## Task to complete
Return every line of the records exactly, from the line containing "O que é ter cursado" down to the end of the records, leaving out the pictures.

--------------------

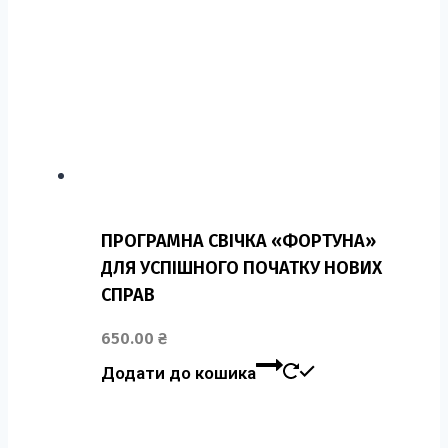
ПРОГРАМНА СВІЧКА «ФОРТУНА»
ДЛЯ УСПІШНОГО ПОЧАТКУ НОВИХ
СПРАВ
650.00
₴
Додати до кошика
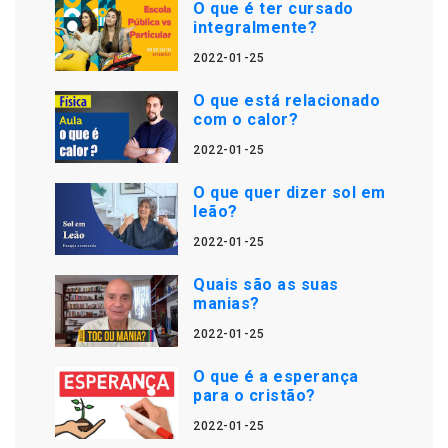
O que é ter cursado
integralmente?
2022-01-25
O que está relacionado
com o calor?
2022-01-25
O que quer dizer sol em
leão?
2022-01-25
Quais são as suas
manias?
2022-01-25
O que é a esperança
para o cristão?
2022-01-25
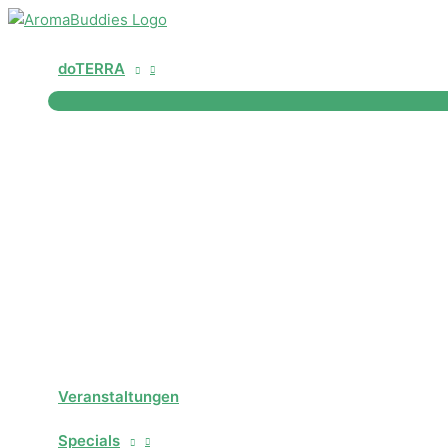
Zum
Inhalt
springen
doTERRA
Veranstaltungen
Specials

--------------------

## Result below
O que é ter cursado
integralmente?
2022-01-25
O que está relacionado
com o calor?
2022-01-25
O que quer dizer sol em
leão?
2022-01-25
Quais são as suas
manias?
2022-01-25
O que é a esperança
para o cristão?
2022-01-25
Zum
Inhalt
springen
doTERRA
Veranstaltungen
Specials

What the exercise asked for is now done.